As everyone is saying everything is based on older tech. My comment was just sarcasm. The idea of a toilet is as old as digging a hole in the ground how old it that? If one wants to get pedantic you can sure what about water what about power.
But it’s the same as saying hey look this screen on the M1 is futuristic and the intel MacBook is based on decades old tech.
 

acidfast7_redux

Suspended
Nov 10, 2020
567
521
uk
As everyone is saying everything is based on older tech. My comment was just sarcasm. The idea of a toilet is as old as digging a hole in the ground how old it that? If one wants to get pedantic you can sure what about water what about power.
But it’s the same as saying hey look this screen on the M1 is futuristic and the intel MacBook is based on decades old tech.
non sequitur?
 

acidfast7_redux

Suspended
Nov 10, 2020
567
521
uk
The fundamental change happened in the early 2010s, when SSDs became cheap enough for consumer devices.

Dataset entries:
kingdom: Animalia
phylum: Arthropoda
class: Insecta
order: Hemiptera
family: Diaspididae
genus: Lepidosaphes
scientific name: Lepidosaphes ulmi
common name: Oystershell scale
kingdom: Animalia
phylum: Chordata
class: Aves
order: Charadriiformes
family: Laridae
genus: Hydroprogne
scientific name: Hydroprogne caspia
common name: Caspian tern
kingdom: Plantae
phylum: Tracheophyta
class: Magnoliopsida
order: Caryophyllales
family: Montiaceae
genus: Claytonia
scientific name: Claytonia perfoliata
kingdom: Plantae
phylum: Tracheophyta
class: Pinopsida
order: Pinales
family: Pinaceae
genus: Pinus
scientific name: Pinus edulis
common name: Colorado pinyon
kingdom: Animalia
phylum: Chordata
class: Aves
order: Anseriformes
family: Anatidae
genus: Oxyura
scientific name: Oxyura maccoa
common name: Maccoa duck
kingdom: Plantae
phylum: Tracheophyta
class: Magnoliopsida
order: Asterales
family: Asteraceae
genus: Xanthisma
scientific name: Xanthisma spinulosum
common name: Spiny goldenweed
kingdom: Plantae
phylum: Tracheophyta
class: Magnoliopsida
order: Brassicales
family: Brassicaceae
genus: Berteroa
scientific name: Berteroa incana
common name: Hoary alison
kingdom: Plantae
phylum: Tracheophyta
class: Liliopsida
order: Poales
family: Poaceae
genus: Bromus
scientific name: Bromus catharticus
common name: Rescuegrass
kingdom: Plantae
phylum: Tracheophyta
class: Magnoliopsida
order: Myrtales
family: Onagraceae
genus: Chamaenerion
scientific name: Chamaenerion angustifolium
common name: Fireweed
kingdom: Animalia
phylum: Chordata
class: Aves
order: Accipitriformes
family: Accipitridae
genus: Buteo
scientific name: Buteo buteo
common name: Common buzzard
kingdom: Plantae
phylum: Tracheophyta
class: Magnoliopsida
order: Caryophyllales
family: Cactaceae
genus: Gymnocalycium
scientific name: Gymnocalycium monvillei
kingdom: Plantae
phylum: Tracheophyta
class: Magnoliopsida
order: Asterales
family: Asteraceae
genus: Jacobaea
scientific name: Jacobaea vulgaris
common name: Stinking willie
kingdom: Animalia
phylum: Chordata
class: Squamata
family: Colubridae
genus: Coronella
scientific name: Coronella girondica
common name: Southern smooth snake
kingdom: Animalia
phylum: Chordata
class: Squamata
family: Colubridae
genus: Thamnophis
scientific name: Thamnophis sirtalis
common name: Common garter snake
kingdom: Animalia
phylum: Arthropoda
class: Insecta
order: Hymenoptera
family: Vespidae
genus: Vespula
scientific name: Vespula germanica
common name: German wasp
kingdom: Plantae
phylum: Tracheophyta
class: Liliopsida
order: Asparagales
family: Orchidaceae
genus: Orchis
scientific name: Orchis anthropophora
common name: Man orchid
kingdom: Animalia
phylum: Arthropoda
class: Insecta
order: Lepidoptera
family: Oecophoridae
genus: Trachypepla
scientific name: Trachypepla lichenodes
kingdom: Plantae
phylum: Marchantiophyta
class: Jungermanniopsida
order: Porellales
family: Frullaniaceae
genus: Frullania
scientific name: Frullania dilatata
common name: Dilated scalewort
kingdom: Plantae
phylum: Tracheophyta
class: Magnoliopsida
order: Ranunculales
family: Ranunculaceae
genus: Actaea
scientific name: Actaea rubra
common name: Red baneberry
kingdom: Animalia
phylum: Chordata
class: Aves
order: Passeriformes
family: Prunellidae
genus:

WHAT IS ASKED: Reproduce the forum thread above word for word from "non sequitur?" to "for consumer devices.".

FULL OUTPUT:
non sequitur?
 

acidfast7_redux

Suspended
Nov 10, 2020
567
521
uk
The fundamental change happened in the early 2010s, when SSDs became cheap enough for consumer devices.